%%

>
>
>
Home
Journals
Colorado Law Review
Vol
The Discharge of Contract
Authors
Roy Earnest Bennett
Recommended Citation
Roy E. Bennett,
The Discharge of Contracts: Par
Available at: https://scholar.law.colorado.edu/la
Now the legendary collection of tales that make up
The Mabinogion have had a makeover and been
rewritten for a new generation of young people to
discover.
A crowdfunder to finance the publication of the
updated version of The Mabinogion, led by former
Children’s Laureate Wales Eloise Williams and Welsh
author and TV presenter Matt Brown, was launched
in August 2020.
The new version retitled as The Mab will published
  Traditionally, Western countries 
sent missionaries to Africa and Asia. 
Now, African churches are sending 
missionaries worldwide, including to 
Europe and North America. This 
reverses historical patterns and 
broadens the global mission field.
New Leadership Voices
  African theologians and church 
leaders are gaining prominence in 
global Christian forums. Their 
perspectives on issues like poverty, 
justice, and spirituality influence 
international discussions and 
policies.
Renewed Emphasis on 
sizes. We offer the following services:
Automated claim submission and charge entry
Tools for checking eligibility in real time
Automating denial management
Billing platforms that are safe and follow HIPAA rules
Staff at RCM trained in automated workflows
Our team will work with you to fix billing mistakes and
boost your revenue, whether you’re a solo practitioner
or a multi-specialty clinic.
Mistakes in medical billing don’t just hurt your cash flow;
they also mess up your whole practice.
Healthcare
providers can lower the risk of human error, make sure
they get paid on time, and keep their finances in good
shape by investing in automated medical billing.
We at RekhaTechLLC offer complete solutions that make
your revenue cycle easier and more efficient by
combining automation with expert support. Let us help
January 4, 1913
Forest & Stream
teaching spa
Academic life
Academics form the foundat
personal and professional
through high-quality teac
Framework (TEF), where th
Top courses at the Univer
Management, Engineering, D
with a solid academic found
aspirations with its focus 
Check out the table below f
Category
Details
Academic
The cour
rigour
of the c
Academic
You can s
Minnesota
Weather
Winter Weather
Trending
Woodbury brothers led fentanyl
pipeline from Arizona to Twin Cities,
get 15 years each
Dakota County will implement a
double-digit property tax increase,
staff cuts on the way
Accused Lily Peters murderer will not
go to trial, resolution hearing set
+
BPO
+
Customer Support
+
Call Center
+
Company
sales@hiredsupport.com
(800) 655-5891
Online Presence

%%
%%

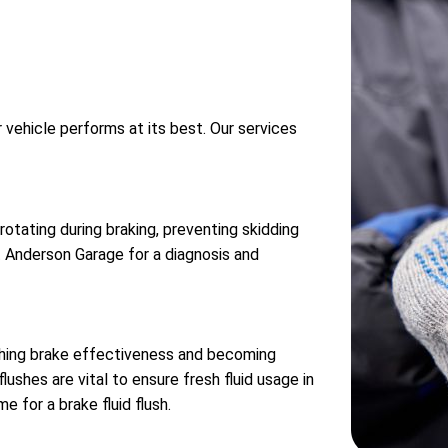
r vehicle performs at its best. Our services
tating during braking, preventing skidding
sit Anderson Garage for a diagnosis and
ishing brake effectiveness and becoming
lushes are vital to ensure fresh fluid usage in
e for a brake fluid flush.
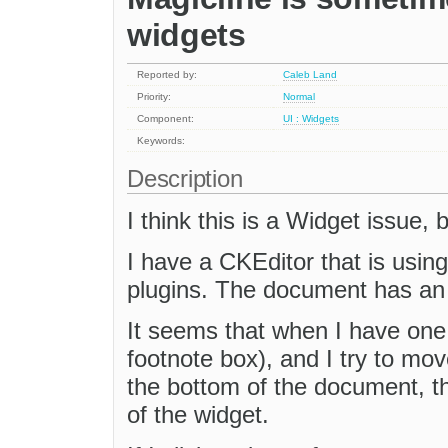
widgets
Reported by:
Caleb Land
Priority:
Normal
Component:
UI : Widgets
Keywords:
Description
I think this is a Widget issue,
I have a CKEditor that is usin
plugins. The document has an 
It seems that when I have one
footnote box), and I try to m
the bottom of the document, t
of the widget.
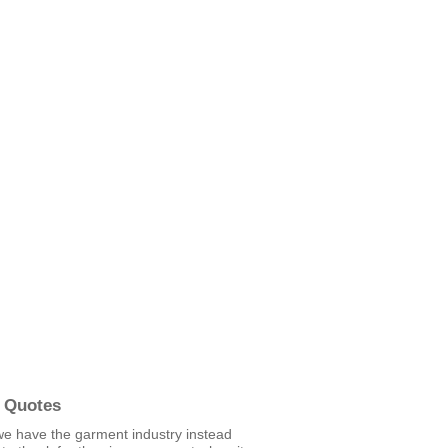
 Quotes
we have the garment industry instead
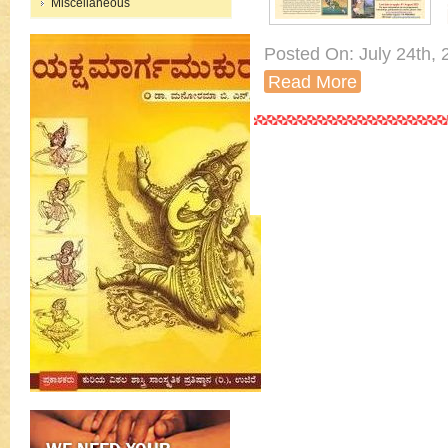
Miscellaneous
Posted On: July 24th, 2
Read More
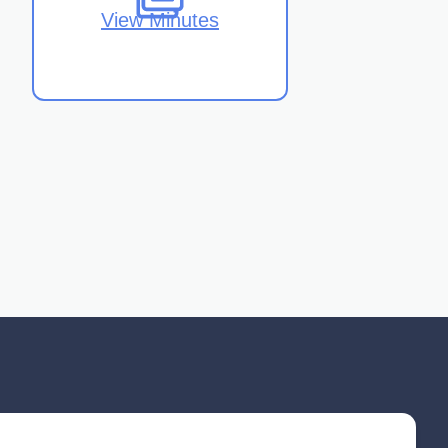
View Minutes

%%
%%

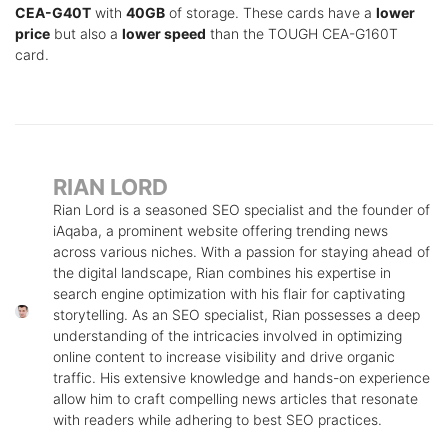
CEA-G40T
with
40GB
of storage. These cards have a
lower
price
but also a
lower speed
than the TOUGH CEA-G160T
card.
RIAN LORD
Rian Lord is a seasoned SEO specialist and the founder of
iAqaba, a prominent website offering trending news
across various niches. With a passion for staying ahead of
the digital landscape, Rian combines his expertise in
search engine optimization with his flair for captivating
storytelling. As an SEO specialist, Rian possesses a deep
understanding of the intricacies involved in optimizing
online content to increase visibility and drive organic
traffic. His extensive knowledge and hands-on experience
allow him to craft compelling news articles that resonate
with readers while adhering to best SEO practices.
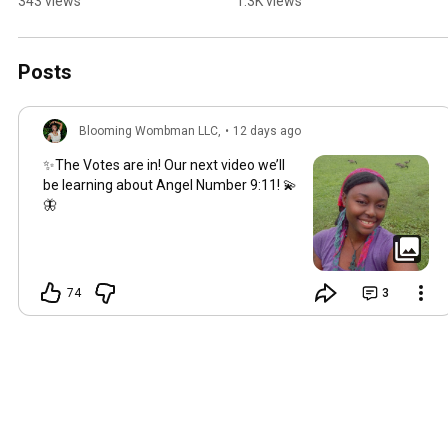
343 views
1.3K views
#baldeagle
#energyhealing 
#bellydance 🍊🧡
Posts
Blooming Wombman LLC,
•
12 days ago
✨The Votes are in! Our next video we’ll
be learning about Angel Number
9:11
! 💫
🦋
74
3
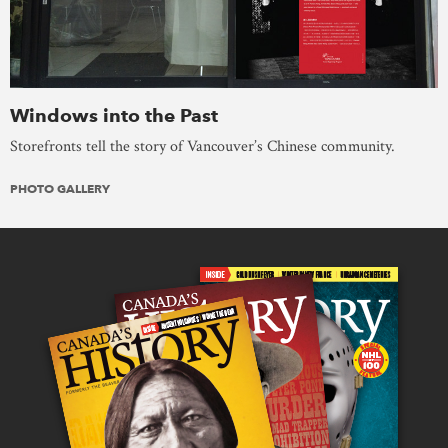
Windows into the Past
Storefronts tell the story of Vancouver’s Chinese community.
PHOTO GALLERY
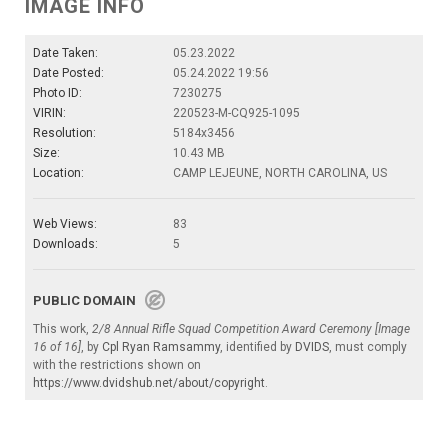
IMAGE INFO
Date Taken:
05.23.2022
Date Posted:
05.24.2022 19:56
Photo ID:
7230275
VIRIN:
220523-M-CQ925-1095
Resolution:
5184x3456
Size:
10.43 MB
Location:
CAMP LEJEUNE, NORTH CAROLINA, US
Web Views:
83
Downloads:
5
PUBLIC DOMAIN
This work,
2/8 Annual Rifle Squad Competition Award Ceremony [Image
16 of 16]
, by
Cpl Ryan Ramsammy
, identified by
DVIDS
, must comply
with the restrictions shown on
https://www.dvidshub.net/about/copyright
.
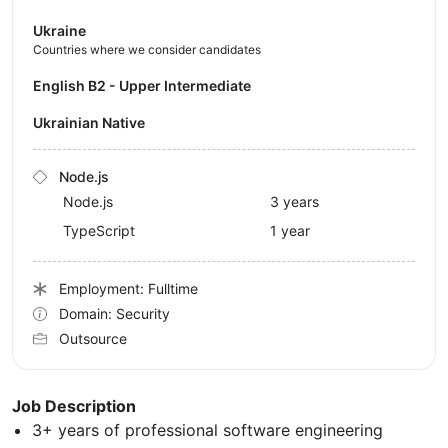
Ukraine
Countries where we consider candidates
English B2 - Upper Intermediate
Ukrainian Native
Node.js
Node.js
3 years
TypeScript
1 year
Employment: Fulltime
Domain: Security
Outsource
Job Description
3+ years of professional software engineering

%%

## PROBLEM TO WORK ON
Return every line in the records that includes the string "document".

## THE ANSWER
plugins. The document has an 
the bottom of the document, t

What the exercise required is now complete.